12.9.19

God Shed His Grace On Thee

It is not that the guy was black.
The emblems of blackness on the walls of the home,
jazz like and geometric blacks in poses
with saxophones, with suits, with all the right
bright black colors.  It wasn't that.
It was the lack of poverty there.
It was the overflowing trash in the kitchen,
no one is starving here, no one is alone
in this abject misery, everyone has a cell phone.

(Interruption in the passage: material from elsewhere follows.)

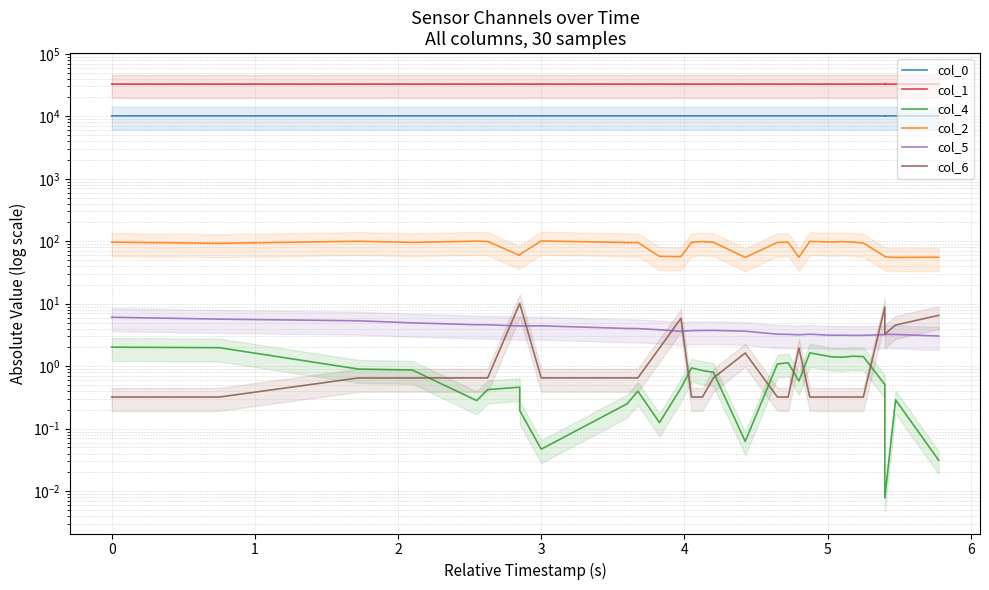

What is the sum of all col_6 values?

72.1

It was not the not-one clear place to sit down
to do the paperwork because of clean
laundry in various stages in piles.  It was the three
pennies resting on the floor just inside
the front door that no one bothered to pick up,
week after week for weekly wound care.
It was dirty, not mopped in months.  And perhaps free
of the stigma of a dirty home occupied by black folks
doing black things, running beauty schools,
no one tried to change my opinion.
I had to ignore the missing window
in the car out in the driveway, I had to bring
my own paper towels.  I had to remind
myself of the home I just left,
the one where the white folks scurried
around for hours to clean up
the living room for my visit, I had to
remind myself of their porch piled high
with a mixture of last Xmas fleece throws
broken Crock-Pots and torn-up old recliners, I had to shake
the thought that I might have heard a rat there.

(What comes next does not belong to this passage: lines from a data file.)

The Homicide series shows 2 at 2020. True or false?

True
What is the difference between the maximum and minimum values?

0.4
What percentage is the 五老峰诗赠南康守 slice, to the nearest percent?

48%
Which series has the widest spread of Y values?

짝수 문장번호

I had to shake all these notions, shake the nervous
epiphany, the horrible reality of dying in this mess
as they all will one day, rushing to move the sofas
for the EMTs.  The hoarders and DES obesities,
the veterans and mothers of girls who died of fentanyl
as if by accident, the rules now, not the exceptions,
up to our necks now, no one on the lawns.

I had to remind myself that this is the America we hope to save.
This is the America we know we have to.